* **Problem details**
What is needed here is a word-for-word copy of all the entries below.

Provided entries section start

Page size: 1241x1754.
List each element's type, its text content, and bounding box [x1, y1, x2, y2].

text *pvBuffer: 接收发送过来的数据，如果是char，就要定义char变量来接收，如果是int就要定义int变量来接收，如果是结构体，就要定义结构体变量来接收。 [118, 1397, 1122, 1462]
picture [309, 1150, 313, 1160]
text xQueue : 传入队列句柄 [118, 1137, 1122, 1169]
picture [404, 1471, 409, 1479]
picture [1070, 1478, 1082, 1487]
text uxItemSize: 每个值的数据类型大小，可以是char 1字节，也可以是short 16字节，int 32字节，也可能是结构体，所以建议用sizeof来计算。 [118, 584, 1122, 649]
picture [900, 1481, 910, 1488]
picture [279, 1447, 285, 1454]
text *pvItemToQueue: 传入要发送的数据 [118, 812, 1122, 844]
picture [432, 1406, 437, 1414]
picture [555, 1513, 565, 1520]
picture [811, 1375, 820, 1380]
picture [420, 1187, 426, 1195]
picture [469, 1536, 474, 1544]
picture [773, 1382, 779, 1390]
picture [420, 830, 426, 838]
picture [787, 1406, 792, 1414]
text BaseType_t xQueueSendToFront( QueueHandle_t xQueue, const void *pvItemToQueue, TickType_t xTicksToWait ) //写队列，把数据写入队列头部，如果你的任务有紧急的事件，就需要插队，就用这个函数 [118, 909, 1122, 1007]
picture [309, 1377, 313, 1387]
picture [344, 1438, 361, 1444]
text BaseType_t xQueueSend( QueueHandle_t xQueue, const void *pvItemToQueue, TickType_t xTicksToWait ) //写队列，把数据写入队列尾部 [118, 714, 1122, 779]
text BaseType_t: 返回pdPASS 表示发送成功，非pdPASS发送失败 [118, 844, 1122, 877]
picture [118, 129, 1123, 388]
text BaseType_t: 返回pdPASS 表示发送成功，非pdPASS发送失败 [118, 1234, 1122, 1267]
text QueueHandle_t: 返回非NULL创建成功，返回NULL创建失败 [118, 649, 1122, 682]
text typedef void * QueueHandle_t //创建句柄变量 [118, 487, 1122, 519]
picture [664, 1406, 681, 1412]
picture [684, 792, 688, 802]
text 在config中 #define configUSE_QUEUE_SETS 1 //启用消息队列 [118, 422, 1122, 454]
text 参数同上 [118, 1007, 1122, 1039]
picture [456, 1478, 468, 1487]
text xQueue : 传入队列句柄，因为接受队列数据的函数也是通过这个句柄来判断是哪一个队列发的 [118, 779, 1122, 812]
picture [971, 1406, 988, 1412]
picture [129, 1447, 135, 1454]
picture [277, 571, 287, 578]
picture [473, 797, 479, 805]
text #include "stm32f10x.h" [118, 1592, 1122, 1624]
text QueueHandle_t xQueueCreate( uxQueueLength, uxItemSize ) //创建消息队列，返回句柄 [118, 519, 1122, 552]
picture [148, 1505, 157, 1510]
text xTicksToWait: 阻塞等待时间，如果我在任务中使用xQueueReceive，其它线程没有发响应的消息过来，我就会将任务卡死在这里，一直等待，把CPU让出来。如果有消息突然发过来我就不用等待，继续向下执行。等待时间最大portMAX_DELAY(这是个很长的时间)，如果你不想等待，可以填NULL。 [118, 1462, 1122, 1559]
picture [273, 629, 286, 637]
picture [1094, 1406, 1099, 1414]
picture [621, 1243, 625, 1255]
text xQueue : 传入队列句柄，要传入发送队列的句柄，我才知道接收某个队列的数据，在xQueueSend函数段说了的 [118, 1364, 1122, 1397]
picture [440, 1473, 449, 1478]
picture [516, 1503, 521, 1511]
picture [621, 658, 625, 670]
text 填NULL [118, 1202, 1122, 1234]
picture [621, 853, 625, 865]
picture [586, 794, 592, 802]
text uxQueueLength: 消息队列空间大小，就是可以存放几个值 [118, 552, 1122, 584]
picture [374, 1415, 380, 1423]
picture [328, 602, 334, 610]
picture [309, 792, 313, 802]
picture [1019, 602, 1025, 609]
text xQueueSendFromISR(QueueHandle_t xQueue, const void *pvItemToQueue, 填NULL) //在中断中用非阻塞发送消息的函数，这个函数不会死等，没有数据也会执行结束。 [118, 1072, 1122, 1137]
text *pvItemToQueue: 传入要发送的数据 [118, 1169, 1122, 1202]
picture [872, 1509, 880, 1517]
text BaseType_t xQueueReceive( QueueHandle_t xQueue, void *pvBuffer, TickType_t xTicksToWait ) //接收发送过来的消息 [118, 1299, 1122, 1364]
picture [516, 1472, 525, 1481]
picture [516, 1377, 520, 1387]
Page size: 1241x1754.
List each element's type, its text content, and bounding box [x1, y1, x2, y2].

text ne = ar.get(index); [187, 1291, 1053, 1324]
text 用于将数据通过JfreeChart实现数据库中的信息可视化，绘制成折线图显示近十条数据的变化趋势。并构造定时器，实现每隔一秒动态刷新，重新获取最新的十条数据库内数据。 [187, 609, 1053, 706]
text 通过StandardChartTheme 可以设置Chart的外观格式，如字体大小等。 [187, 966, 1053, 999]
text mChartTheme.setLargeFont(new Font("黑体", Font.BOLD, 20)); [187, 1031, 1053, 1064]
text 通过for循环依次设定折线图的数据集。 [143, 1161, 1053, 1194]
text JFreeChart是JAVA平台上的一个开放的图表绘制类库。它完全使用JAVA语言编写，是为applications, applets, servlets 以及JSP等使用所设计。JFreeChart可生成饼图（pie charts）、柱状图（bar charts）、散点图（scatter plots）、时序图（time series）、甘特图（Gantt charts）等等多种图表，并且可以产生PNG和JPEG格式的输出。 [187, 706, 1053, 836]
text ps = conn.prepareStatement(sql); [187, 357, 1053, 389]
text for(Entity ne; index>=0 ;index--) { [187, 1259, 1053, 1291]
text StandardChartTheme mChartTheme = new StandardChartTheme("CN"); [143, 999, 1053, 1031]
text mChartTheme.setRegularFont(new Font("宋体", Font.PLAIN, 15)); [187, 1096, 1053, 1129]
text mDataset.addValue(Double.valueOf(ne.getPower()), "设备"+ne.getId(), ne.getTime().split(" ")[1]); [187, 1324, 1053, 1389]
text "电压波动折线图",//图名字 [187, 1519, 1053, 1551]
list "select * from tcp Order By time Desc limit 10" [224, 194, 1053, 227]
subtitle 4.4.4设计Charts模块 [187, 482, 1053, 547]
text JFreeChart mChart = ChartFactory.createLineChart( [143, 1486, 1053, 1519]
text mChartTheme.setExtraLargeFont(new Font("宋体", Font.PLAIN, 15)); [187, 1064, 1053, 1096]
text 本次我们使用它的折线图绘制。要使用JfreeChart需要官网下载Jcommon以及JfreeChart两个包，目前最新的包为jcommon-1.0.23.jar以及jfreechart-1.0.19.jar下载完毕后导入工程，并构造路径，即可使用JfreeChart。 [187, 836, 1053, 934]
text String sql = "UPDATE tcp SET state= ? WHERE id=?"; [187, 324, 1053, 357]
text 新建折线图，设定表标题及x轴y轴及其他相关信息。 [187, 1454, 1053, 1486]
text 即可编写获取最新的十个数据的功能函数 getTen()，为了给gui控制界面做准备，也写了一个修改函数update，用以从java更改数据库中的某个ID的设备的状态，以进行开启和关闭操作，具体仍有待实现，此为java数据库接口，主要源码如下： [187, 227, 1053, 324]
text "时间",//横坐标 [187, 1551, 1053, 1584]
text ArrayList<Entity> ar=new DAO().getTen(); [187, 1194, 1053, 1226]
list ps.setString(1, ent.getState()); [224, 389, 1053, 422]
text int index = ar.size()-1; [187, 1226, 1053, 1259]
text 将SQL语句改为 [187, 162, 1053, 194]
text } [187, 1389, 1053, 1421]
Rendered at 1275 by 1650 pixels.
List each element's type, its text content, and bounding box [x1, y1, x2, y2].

Provided entries section end

* **Task result**
Page size: 1241x1754.
List each element's type, its text content, and bounding box [x1, y1, x2, y2].

text *pvBuffer: 接收发送过来的数据，如果是char，就要定义char变量来接收，如果是int就要定义int变量来接收，如果是结构体，就要定义结构体变量来接收。 [118, 1397, 1122, 1462]
picture [309, 1150, 313, 1160]
text xQueue : 传入队列句柄 [118, 1137, 1122, 1169]
picture [404, 1471, 409, 1479]
picture [1070, 1478, 1082, 1487]
text uxItemSize: 每个值的数据类型大小，可以是char 1字节，也可以是short 16字节，int 32字节，也可能是结构体，所以建议用sizeof来计算。 [118, 584, 1122, 649]
picture [900, 1481, 910, 1488]
picture [279, 1447, 285, 1454]
text *pvItemToQueue: 传入要发送的数据 [118, 812, 1122, 844]
picture [432, 1406, 437, 1414]
picture [555, 1513, 565, 1520]
picture [811, 1375, 820, 1380]
picture [420, 1187, 426, 1195]
picture [469, 1536, 474, 1544]
picture [773, 1382, 779, 1390]
picture [420, 830, 426, 838]
picture [787, 1406, 792, 1414]
text BaseType_t xQueueSendToFront( QueueHandle_t xQueue, const void *pvItemToQueue, TickType_t xTicksToWait ) //写队列，把数据写入队列头部，如果你的任务有紧急的事件，就需要插队，就用这个函数 [118, 909, 1122, 1007]
picture [309, 1377, 313, 1387]
picture [344, 1438, 361, 1444]
text BaseType_t xQueueSend( QueueHandle_t xQueue, const void *pvItemToQueue, TickType_t xTicksToWait ) //写队列，把数据写入队列尾部 [118, 714, 1122, 779]
text BaseType_t: 返回pdPASS 表示发送成功，非pdPASS发送失败 [118, 844, 1122, 877]
picture [118, 129, 1123, 388]
text BaseType_t: 返回pdPASS 表示发送成功，非pdPASS发送失败 [118, 1234, 1122, 1267]
text QueueHandle_t: 返回非NULL创建成功，返回NULL创建失败 [118, 649, 1122, 682]
text typedef void * QueueHandle_t //创建句柄变量 [118, 487, 1122, 519]
picture [664, 1406, 681, 1412]
picture [684, 792, 688, 802]
text 在config中 #define configUSE_QUEUE_SETS 1 //启用消息队列 [118, 422, 1122, 454]
text 参数同上 [118, 1007, 1122, 1039]
picture [456, 1478, 468, 1487]
text xQueue : 传入队列句柄，因为接受队列数据的函数也是通过这个句柄来判断是哪一个队列发的 [118, 779, 1122, 812]
picture [971, 1406, 988, 1412]
picture [129, 1447, 135, 1454]
picture [277, 571, 287, 578]
picture [473, 797, 479, 805]
text #include "stm32f10x.h" [118, 1592, 1122, 1624]
text QueueHandle_t xQueueCreate( uxQueueLength, uxItemSize ) //创建消息队列，返回句柄 [118, 519, 1122, 552]
picture [148, 1505, 157, 1510]
text xTicksToWait: 阻塞等待时间，如果我在任务中使用xQueueReceive，其它线程没有发响应的消息过来，我就会将任务卡死在这里，一直等待，把CPU让出来。如果有消息突然发过来我就不用等待，继续向下执行。等待时间最大portMAX_DELAY(这是个很长的时间)，如果你不想等待，可以填NULL。 [118, 1462, 1122, 1559]
picture [273, 629, 286, 637]
picture [1094, 1406, 1099, 1414]
picture [621, 1243, 625, 1255]
text xQueue : 传入队列句柄，要传入发送队列的句柄，我才知道接收某个队列的数据，在xQueueSend函数段说了的 [118, 1364, 1122, 1397]
picture [440, 1473, 449, 1478]
picture [516, 1503, 521, 1511]
picture [621, 658, 625, 670]
text 填NULL [118, 1202, 1122, 1234]
picture [621, 853, 625, 865]
picture [586, 794, 592, 802]
text uxQueueLength: 消息队列空间大小，就是可以存放几个值 [118, 552, 1122, 584]
picture [374, 1415, 380, 1423]
picture [328, 602, 334, 610]
picture [309, 792, 313, 802]
picture [1019, 602, 1025, 609]
text xQueueSendFromISR(QueueHandle_t xQueue, const void *pvItemToQueue, 填NULL) //在中断中用非阻塞发送消息的函数，这个函数不会死等，没有数据也会执行结束。 [118, 1072, 1122, 1137]
text *pvItemToQueue: 传入要发送的数据 [118, 1169, 1122, 1202]
picture [872, 1509, 880, 1517]
text BaseType_t xQueueReceive( QueueHandle_t xQueue, void *pvBuffer, TickType_t xTicksToWait ) //接收发送过来的消息 [118, 1299, 1122, 1364]
picture [516, 1472, 525, 1481]
picture [516, 1377, 520, 1387]
Page size: 1241x1754.
List each element's type, its text content, and bounding box [x1, y1, x2, y2].

text ne = ar.get(index); [187, 1291, 1053, 1324]
text 用于将数据通过JfreeChart实现数据库中的信息可视化，绘制成折线图显示近十条数据的变化趋势。并构造定时器，实现每隔一秒动态刷新，重新获取最新的十条数据库内数据。 [187, 609, 1053, 706]
text 通过StandardChartTheme 可以设置Chart的外观格式，如字体大小等。 [187, 966, 1053, 999]
text mChartTheme.setLargeFont(new Font("黑体", Font.BOLD, 20)); [187, 1031, 1053, 1064]
text 通过for循环依次设定折线图的数据集。 [143, 1161, 1053, 1194]
text JFreeChart是JAVA平台上的一个开放的图表绘制类库。它完全使用JAVA语言编写，是为applications, applets, servlets 以及JSP等使用所设计。JFreeChart可生成饼图（pie charts）、柱状图（bar charts）、散点图（scatter plots）、时序图（time series）、甘特图（Gantt charts）等等多种图表，并且可以产生PNG和JPEG格式的输出。 [187, 706, 1053, 836]
text ps = conn.prepareStatement(sql); [187, 357, 1053, 389]
text for(Entity ne; index>=0 ;index--) { [187, 1259, 1053, 1291]
text StandardChartTheme mChartTheme = new StandardChartTheme("CN"); [143, 999, 1053, 1031]
text mChartTheme.setRegularFont(new Font("宋体", Font.PLAIN, 15)); [187, 1096, 1053, 1129]
text mDataset.addValue(Double.valueOf(ne.getPower()), "设备"+ne.getId(), ne.getTime().split(" ")[1]); [187, 1324, 1053, 1389]
text "电压波动折线图",//图名字 [187, 1519, 1053, 1551]
list "select * from tcp Order By time Desc limit 10" [224, 194, 1053, 227]
subtitle 4.4.4设计Charts模块 [187, 482, 1053, 547]
text JFreeChart mChart = ChartFactory.createLineChart( [143, 1486, 1053, 1519]
text mChartTheme.setExtraLargeFont(new Font("宋体", Font.PLAIN, 15)); [187, 1064, 1053, 1096]
text 本次我们使用它的折线图绘制。要使用JfreeChart需要官网下载Jcommon以及JfreeChart两个包，目前最新的包为jcommon-1.0.23.jar以及jfreechart-1.0.19.jar下载完毕后导入工程，并构造路径，即可使用JfreeChart。 [187, 836, 1053, 934]
text String sql = "UPDATE tcp SET state= ? WHERE id=?"; [187, 324, 1053, 357]
text 新建折线图，设定表标题及x轴y轴及其他相关信息。 [187, 1454, 1053, 1486]
text 即可编写获取最新的十个数据的功能函数 getTen()，为了给gui控制界面做准备，也写了一个修改函数update，用以从java更改数据库中的某个ID的设备的状态，以进行开启和关闭操作，具体仍有待实现，此为java数据库接口，主要源码如下： [187, 227, 1053, 324]
text "时间",//横坐标 [187, 1551, 1053, 1584]
text ArrayList<Entity> ar=new DAO().getTen(); [187, 1194, 1053, 1226]
list ps.setString(1, ent.getState()); [224, 389, 1053, 422]
text int index = ar.size()-1; [187, 1226, 1053, 1259]
text 将SQL语句改为 [187, 162, 1053, 194]
text } [187, 1389, 1053, 1421]
Rendered at 1275 by 1650 pixels.
List each element's type, its text content, and bounding box [x1, y1, x2, y2].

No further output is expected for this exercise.